Madrid, Spain, Aug 23, 2021 / 17:00 pm
Pro-lifers in Spain demand "no more silence" from Constitutional Court on their unpublished 2010 ruling on abortion law.
Various pro-life organizations gathered Friday at the Constitutional Court in Spain demanding that it release its 2010 ruling on the unconstitutionality of the abortion law that it never made public.
Right to Live, one of the organizations present at the Aug. 20 demonstration, demanded on Twitter to the justices of the Constitutional Court "not be cowards and make public the ruling on the appeal against the abortion law."
Passed in February 2010 and promulgated a month later during the 2004-2011 administration of Prime Minister José Luis Rodríguez Zapatero of the Spanish Socialist Workers Party, the “law on sexual and reproductive health and the voluntary interruption of pregnancy” opened the doors to abortion on demand in Spain.
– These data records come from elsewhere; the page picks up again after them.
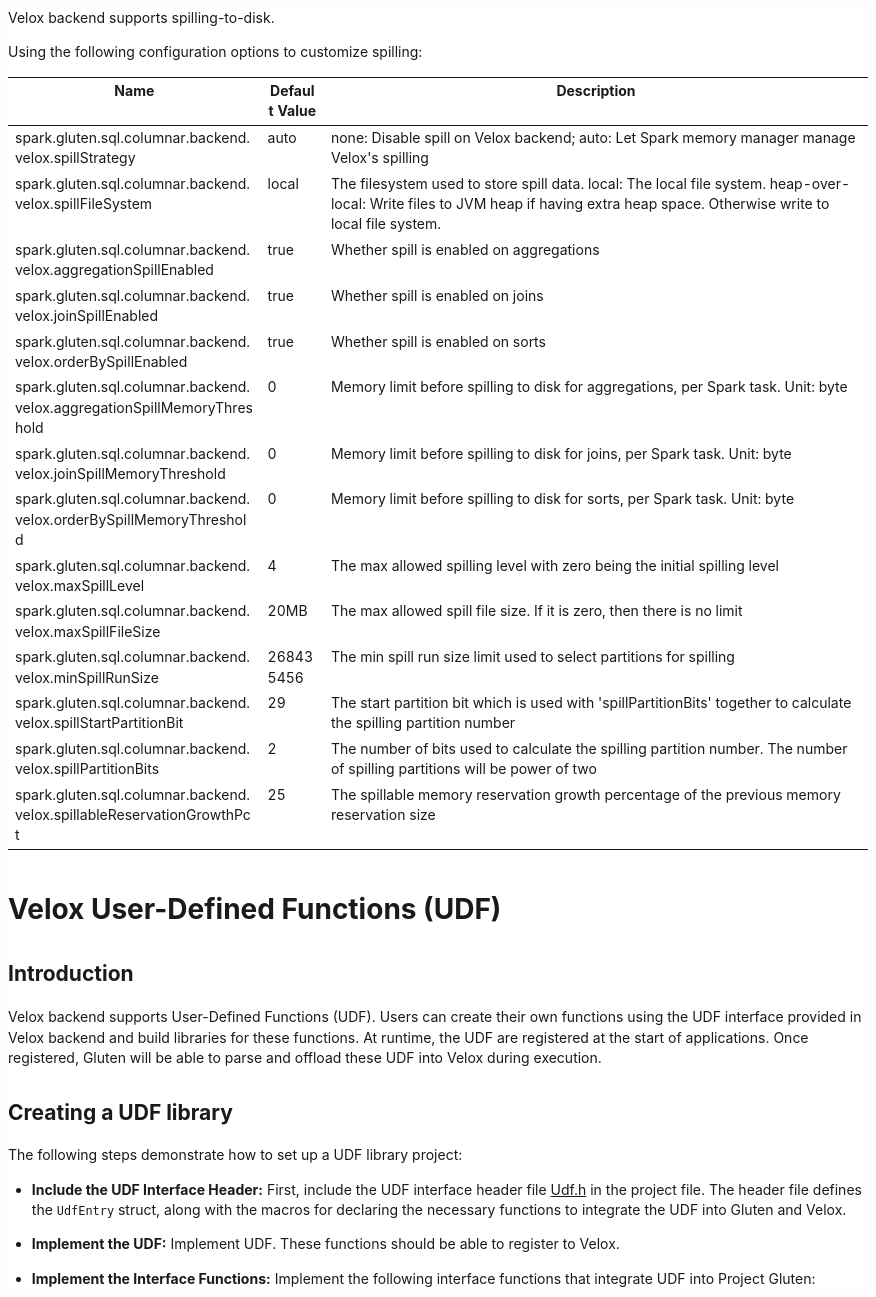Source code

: Velox backend supports spilling-to-disk.

Using the following configuration options to customize spilling:

| Name                                                                     | Default Value | Description                                                                                                                                                                       |
|--------------------------------------------------------------------------|---------------|-----------------------------------------------------------------------------------------------------------------------------------------------------------------------------------|
| spark.gluten.sql.columnar.backend.velox.spillStrategy                    | auto          | none: Disable spill on Velox backend; auto: Let Spark memory manager manage Velox's spilling                                                                                      |
| spark.gluten.sql.columnar.backend.velox.spillFileSystem                  | local         | The filesystem used to store spill data. local: The local file system. heap-over-local: Write files to JVM heap if having extra heap space. Otherwise write to local file system. |
| spark.gluten.sql.columnar.backend.velox.aggregationSpillEnabled          | true          | Whether spill is enabled on aggregations                                                                                                                                          |
| spark.gluten.sql.columnar.backend.velox.joinSpillEnabled                 | true          | Whether spill is enabled on joins                                                                                                                                                 |
| spark.gluten.sql.columnar.backend.velox.orderBySpillEnabled              | true          | Whether spill is enabled on sorts                                                                                                                                                 |
| spark.gluten.sql.columnar.backend.velox.aggregationSpillMemoryThreshold  | 0             | Memory limit before spilling to disk for aggregations, per Spark task. Unit: byte                                                                                                 |
| spark.gluten.sql.columnar.backend.velox.joinSpillMemoryThreshold         | 0             | Memory limit before spilling to disk for joins, per Spark task. Unit: byte                                                                                                        |
| spark.gluten.sql.columnar.backend.velox.orderBySpillMemoryThreshold      | 0             | Memory limit before spilling to disk for sorts, per Spark task. Unit: byte                                                                                                        |
| spark.gluten.sql.columnar.backend.velox.maxSpillLevel                    | 4             | The max allowed spilling level with zero being the initial spilling level                                                                                                         |
| spark.gluten.sql.columnar.backend.velox.maxSpillFileSize                 | 20MB          | The max allowed spill file size. If it is zero, then there is no limit                                                                                                            |
| spark.gluten.sql.columnar.backend.velox.minSpillRunSize                  | 268435456     | The min spill run size limit used to select partitions for spilling                                                                                                               |
| spark.gluten.sql.columnar.backend.velox.spillStartPartitionBit           | 29            | The start partition bit which is used with 'spillPartitionBits' together to calculate the spilling partition number                                                               |
| spark.gluten.sql.columnar.backend.velox.spillPartitionBits               | 2             | The number of bits used to calculate the spilling partition number. The number of spilling partitions will be power of two                                                        |
| spark.gluten.sql.columnar.backend.velox.spillableReservationGrowthPct    | 25            | The spillable memory reservation growth percentage of the previous memory reservation size                                                                                        |

# Velox User-Defined Functions (UDF)

## Introduction

Velox backend supports User-Defined Functions (UDF). Users can create their own functions using the UDF interface provided in Velox backend and build libraries for these functions. At runtime, the UDF are registered at the start of applications. Once registered, Gluten will be able to parse and offload these UDF into Velox during execution.

## Creating a UDF library

The following steps demonstrate how to set up a UDF library project:

- **Include the UDF Interface Header:** First, include the UDF interface header file [Udf.h](../../cpp/velox/udf/Udf.h) in the project file. The header file defines the `UdfEntry` struct, along with the macros for declaring the necessary functions to integrate the UDF into Gluten and Velox.

- **Implement the UDF:** Implement UDF. These functions should be able to register to Velox.

- **Implement the Interface Functions:** Implement the following interface functions that integrate UDF into Project Gluten:

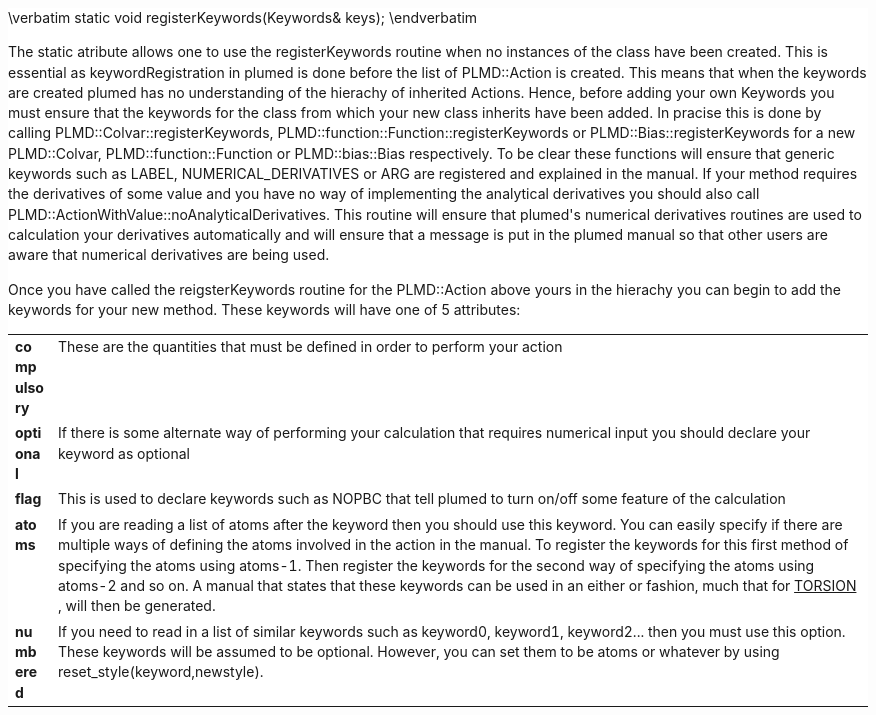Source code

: \verbatim
static void registerKeywords(Keywords& keys);
\endverbatim

The static atribute allows one to use the registerKeywords routine when no instances of the class have been created.
This is essential as keywordRegistration in plumed is done before the list of PLMD::Action is created.  This means
that when the keywords are created plumed has no understanding of the hierachy of inherited Actions.  Hence, before
adding your own Keywords you must ensure that the keywords for the class from which your new class inherits have been
added.  In pracise this is done by calling PLMD::Colvar::registerKeywords, PLMD::function::Function::registerKeywords or 
PLMD::Bias::registerKeywords for a new PLMD::Colvar, PLMD::function::Function or PLMD::bias::Bias respectively.  To be clear these
functions will ensure that generic keywords such as LABEL, NUMERICAL_DERIVATIVES or ARG are registered and explained in the
manual. If your method requires the derivatives of some value and you have no way of implementing the analytical derivatives
you should also call PLMD::ActionWithValue::noAnalyticalDerivatives.  This routine will ensure that plumed's numerical
derivatives routines are used to calculation your derivatives automatically and will ensure that a message is put in the plumed
manual so that other users are aware that numerical derivatives are being used. 

Once you have called the reigsterKeywords routine for the PLMD::Action above yours in the hierachy you can begin to add
the keywords for your new method.  These keywords will have one of 5 attributes:

<table align=center frame=void width=95%% cellpadding=5%%>
<tr>
<td width=5%%> <b> compulsory </b> </td> <td> These are the quantities that must be defined in order to perform your action </td> 
</tr> <tr>
<td> <b> optional </b> </td> <td> If there is some alternate way of performing your calculation that requires numerical input you should declare your keyword as optional </td>
</tr> <tr>
<td> <b> flag </b> </td> <td> This is used to declare keywords such as NOPBC that tell plumed to turn on/off some feature of the calculation </td>
</tr> <tr>
<td> <b> atoms </b> </td> <td> If you are reading a list of atoms after the keyword then you should use this keyword. You can easily specify if there are multiple ways of defining the atoms involved in the action in the manual.  To register the keywords for this first method of specifying the atoms using atoms-1. Then register the keywords for the second way of specifying the atoms using atoms-2 and so on.  A manual that states that these keywords can be used in an either or fashion, much that for <a href="../../user-doc/html/_t_o_r_s_i_o_n.html"> TORSION </a>, will then be generated.  </td>
</tr> <tr>
<td> <b> numbered </b> </td> <td> If you need to read in a list of similar keywords such as keyword0, keyword1, keyword2... then you must use this option.  These keywords will be assumed to be optional.  However, you can set them to be atoms or whatever by using reset_style(keyword,newstyle).  </td>
</table>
On June 1, 2010, the People’s Party filed an appeal with the Constitutional Court challenging the constitutionality of the law. Eleven years later, the ruling has not been made public.
A campaign launched on the HazteOír platform has garnered more than 20,000 signatures demanding “no more silence.”
The current government of Prime Minister Pedro Sánchez, also a PSOE member, is afraid the Constitutional Court’s ruling could overturn the abortion law.
According to the EFE news agency, “the Minister of Equality, Irene Montero, fears the possibility that the Constitutional Court will cut back the abortion law by reactivating the deliberations on the appeal filed by the People’s Party more than a decade ago and has reminded the court that this is a matter of a basic right of pregnant women.”
The HazteOír campagn says that the Constitutional Court would have its ruling "kept in a drawer" because "it declares the abortion law to be unconstitutional."
For the thousands who have signed the petition, the Constitutional Court “is afraid. For 11 years it has been silent for fear of power, of that Left that wants to kill human embryos without any restrictions.”
The justices, HazteOir points out, "need a push", so the platform is encouraging people to send "your message to the Constitutional Court and tell them that it’s time for them to make public the ruling against the abortion law."
Spain legalized abortion in 1985. The law, which was last amended in 2015, permits elective abortion up to 14 weeks of pregnancy, and up to 22 weeks for fetal abnormalities and serious risk to a mother’s health.
Spain’s Ministry of Health reported that 99,149 abortions were performed in 2019, 3,232 more than in 2018.